Une station-service avait été exploitée à proximité du terrain à construire. Résultat, le sous-sol était pollué par différents hydrocarbures, le vendeur l’ignorait. Même si cette pollution n’a rien de monstrueux, elle est suffisante pour parler de vice caché et condamner le vendeur à prendre à ses frais le traitement des terres.
Le diagnostic pollution des sols n’est exigé que pour les installations classées et pour les changements d’affectation. Quant à l’information sur les secteurs d’information des sols (SIS), une disposition de la loi Alur, elle n’est entrée en vigueur qu’à partir de 2019. Autant dire qu’au moment de la vente de ce terrain à bâtir en 2016, il n’existait aucune obligation.
Dès les travaux de terrassement, le sous-sol va révéler des blocs de béton et des hydrocarbures sur une profondeur de trois mètres. Les travaux sont immédiatement stoppés. Mais pour ne pas prendre trop de retard, la SCI qui vient d’acquérir le terrain afin d’y construire un immeuble d’habitation, se charge de sa dépollution, prenant soin de faire analyser les terres excavées par un laboratoire accrédité.
Au total, plus de 56 tonnes de terres polluées ont été retirées et évacuées vers des centres de stockage appropriés. Les analyses sont formelles, on se situe entre 756 et 775 milligrammes par kilo pour les hydrocarbures, 110 mg par kilo pour les HAP (hydrocarbures aromatiques polycycliques). On peut donc parler de pollution puisque nous sommes au-delà des seuils de 500 mg/kg et 50 mg/kg, respectivement. Son origine? “Très probablement” une station essence qui avait été exploitée dans le passé sur une parcelle voisine.

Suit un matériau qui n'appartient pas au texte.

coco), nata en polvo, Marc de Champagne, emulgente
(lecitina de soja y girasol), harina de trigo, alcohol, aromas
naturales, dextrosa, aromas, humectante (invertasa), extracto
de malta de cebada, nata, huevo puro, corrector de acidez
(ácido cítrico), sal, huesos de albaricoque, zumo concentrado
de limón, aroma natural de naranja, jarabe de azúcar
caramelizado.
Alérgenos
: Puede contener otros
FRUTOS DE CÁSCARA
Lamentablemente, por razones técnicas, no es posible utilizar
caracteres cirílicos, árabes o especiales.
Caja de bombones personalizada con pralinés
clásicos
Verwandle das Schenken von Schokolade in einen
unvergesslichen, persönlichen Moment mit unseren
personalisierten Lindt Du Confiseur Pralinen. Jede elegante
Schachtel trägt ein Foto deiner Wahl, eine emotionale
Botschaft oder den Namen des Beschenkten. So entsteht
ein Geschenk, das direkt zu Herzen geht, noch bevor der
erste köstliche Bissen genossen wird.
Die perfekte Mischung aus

La pollution des sols est aussi un vice caché
Pour le vendeur, rien ne permettait cependant de suspecter une pollution. Pour sa défense, il invoque une pollution peu importante, qui n’est pas de nature à rendre la chose vendue impropre à sa destination. En d’autres termes, il n’est pas possible de parler de vice caché.

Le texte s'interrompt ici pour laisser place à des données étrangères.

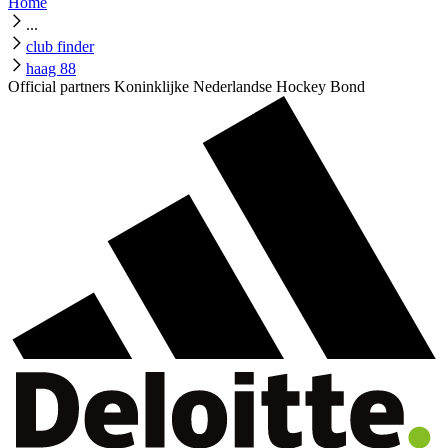
Home
...
club finder
haag 88
Official partners Koninklijke Nederlandse Hockey Bond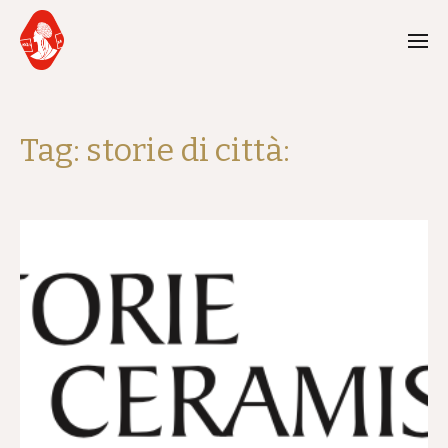
Tag:
storie di città:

La cour d’appel balaye l’argument, rappelant que “la pollution du sol, ignorée par l’acquéreur, constitue un vice caché, s’il rend l’immeuble impropre à sa destination”. Aucune expertise judiciaire n’a pourtant été ordonnée, mais elle estime que les analyses menées par le laboratoire sur les terres excavées sont suffisantes et infirme ainsi le jugement de première instance. “La cour d’appel constate que le terrain vendu (…) était bien affecté d’un vice caché découlant de la présence de produits pétroliers à des doses supérieures aux normes admises”; vice antérieur à la transaction, et “suffisamment grave pour remettre en cause la faisabilité du projet immobilier entrepris”. La cour d’appel souligne également la passivité du vendeur pourtant informé de la découverte de cette pollution, mais qui n’a jamais donné suite aux demandes de résolution du conflit à l’amiable.
Puisque les blocs de béton ne sont pas considérés comme une pollution, l’indemnisation se résume à l’évacuation des terres polluées, 6.800 euros pour les 56 tonnes concernées. La cour d’appel y ajoute les huit jours de retard de chantier suite à la découverte des terres, soit 1.200 euros supplémentaires.
Cour d’appel de Colmar, 12 avril 2023, n° 21/02693.